> [Work order]
List, from the lines below, each one with "name" in it.

### Data listing ###

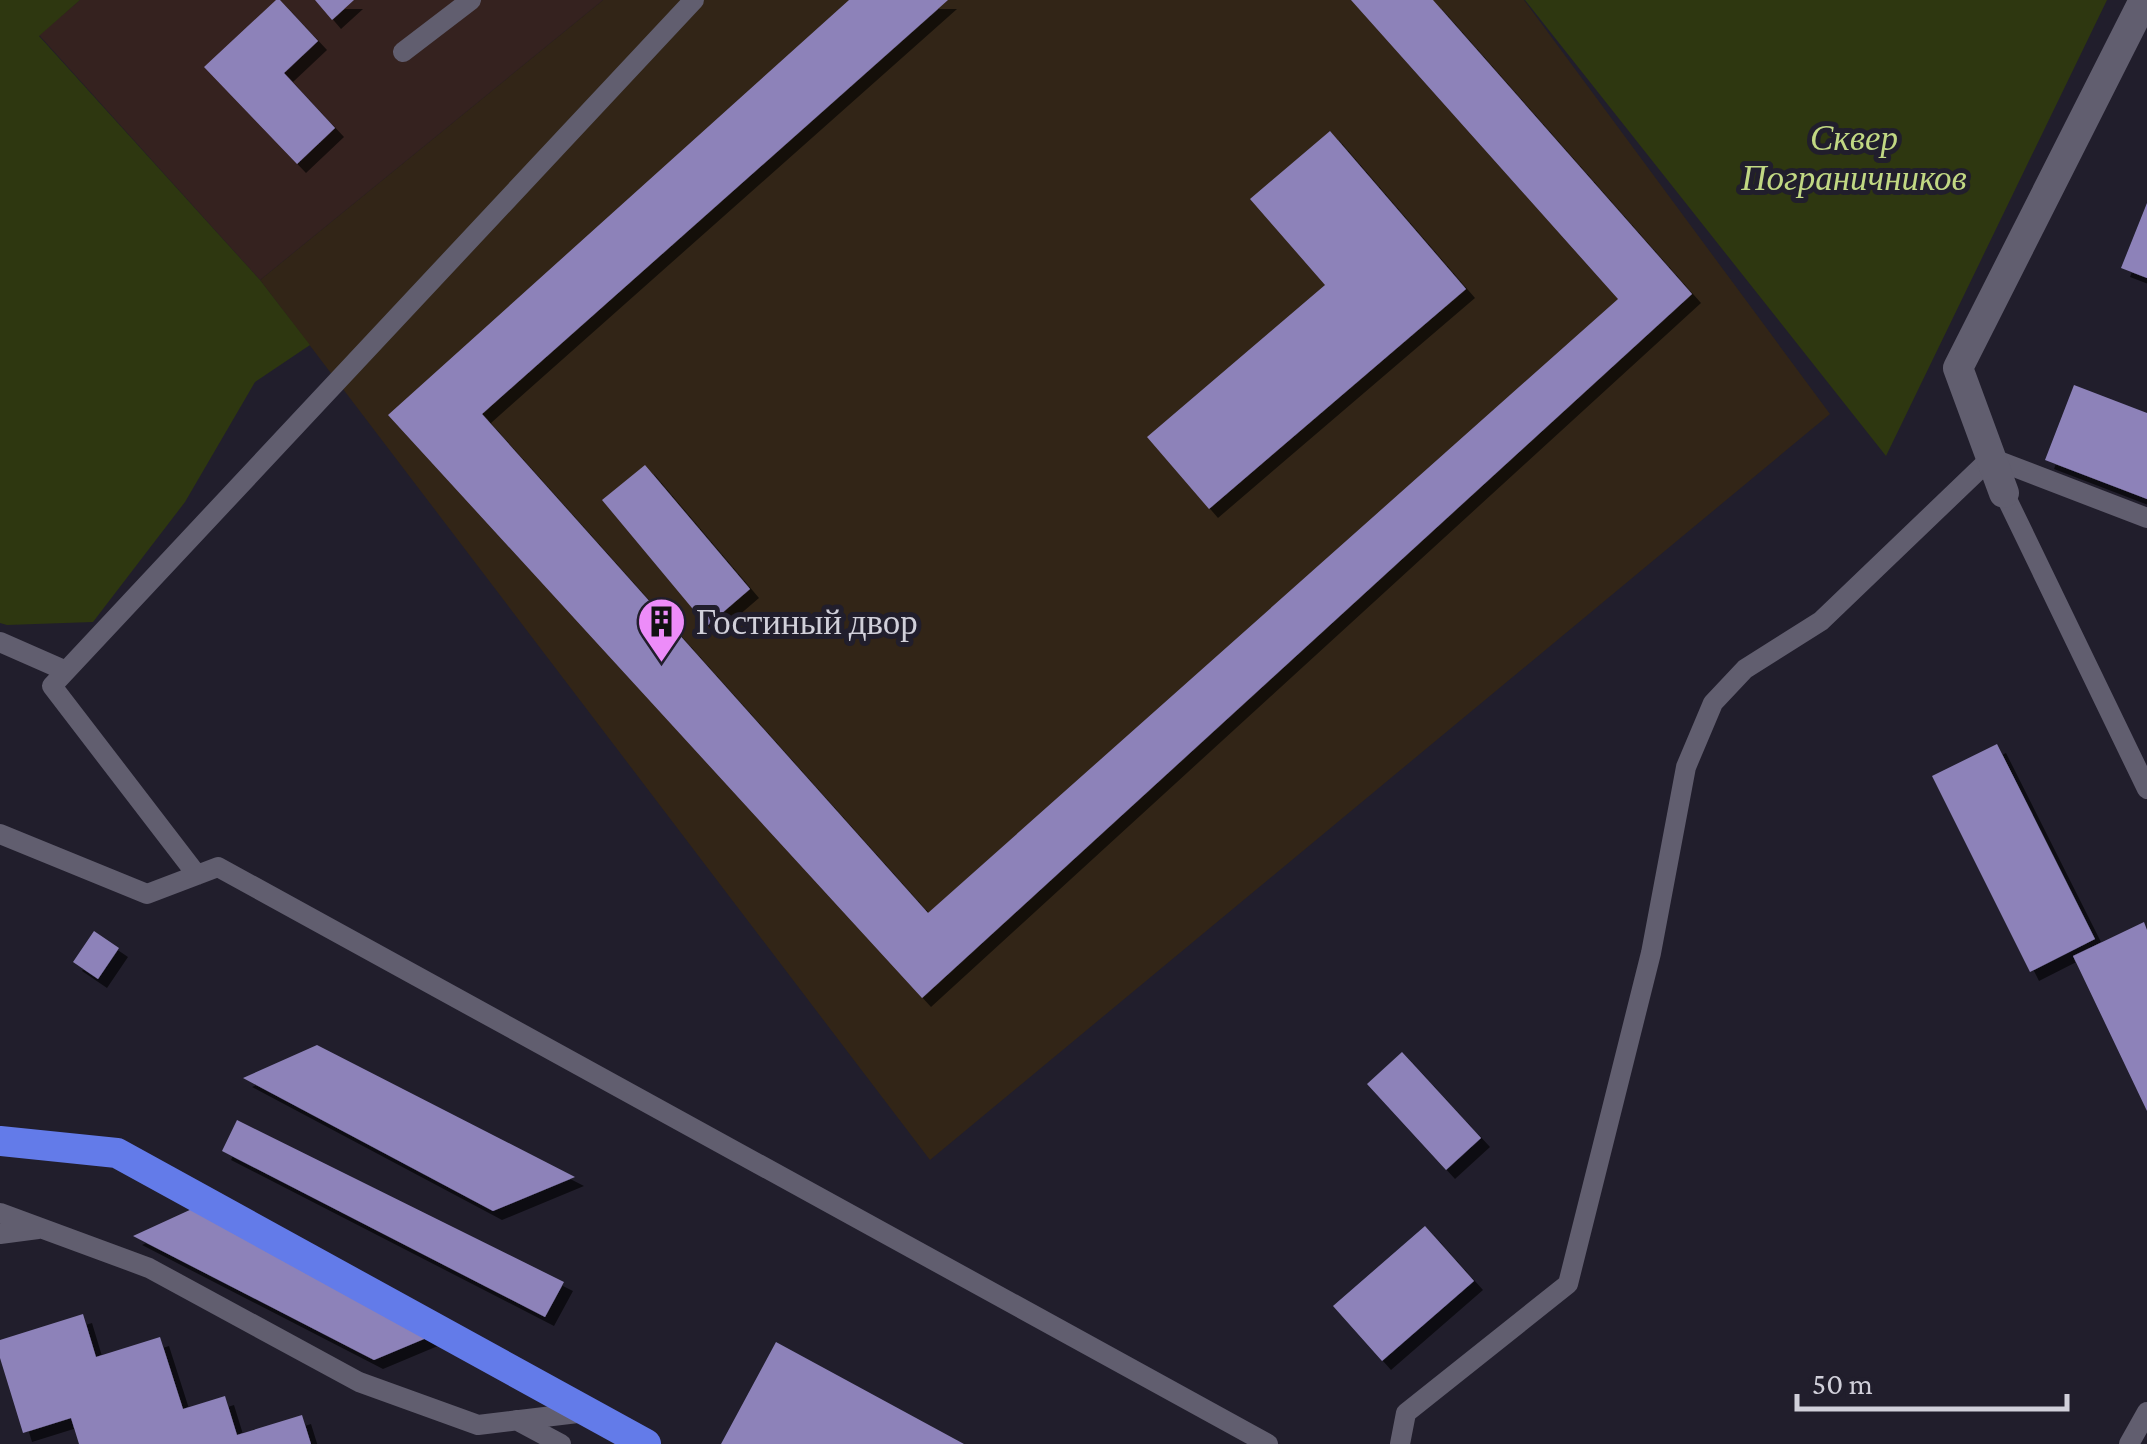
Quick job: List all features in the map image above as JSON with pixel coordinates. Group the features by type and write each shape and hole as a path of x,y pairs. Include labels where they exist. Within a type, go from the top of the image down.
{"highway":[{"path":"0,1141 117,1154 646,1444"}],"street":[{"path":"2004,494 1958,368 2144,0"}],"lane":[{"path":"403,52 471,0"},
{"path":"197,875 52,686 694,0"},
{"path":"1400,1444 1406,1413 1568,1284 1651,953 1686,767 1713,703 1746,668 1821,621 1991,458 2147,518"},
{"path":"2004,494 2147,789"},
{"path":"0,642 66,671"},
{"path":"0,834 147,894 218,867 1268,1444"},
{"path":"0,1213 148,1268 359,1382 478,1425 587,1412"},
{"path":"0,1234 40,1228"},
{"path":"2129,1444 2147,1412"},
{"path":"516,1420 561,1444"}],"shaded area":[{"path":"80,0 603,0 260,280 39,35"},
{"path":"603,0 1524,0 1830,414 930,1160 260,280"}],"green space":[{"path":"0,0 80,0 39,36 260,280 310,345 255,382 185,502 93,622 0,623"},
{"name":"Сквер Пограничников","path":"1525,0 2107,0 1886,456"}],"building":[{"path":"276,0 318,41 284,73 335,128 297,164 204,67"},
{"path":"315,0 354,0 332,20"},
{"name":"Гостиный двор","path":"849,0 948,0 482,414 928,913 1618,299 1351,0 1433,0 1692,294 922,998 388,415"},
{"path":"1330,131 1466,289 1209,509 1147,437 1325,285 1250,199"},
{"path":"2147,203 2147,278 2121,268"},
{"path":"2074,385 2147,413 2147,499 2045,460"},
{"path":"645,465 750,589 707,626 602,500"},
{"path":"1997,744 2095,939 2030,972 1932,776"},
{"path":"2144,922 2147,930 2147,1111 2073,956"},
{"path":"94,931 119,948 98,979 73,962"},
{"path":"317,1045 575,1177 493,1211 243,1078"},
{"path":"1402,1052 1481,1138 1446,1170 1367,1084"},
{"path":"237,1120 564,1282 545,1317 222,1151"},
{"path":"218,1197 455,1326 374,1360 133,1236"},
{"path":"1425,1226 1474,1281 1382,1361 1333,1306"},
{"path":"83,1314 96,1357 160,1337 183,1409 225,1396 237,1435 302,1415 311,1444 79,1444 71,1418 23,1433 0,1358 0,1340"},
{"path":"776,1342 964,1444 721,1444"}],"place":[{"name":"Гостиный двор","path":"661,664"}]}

###

> [Final answer]
{"name":"Сквер Пограничников","path":"1525,0 2107,0 1886,456"}],"building":[{"path":"276,0 318,41 284,73 335,128 297,164 204,67"},
{"name":"Гостиный двор","path":"849,0 948,0 482,414 928,913 1618,299 1351,0 1433,0 1692,294 922,998 388,415"},
{"path":"776,1342 964,1444 721,1444"}],"place":[{"name":"Гостиный двор","path":"661,664"}]}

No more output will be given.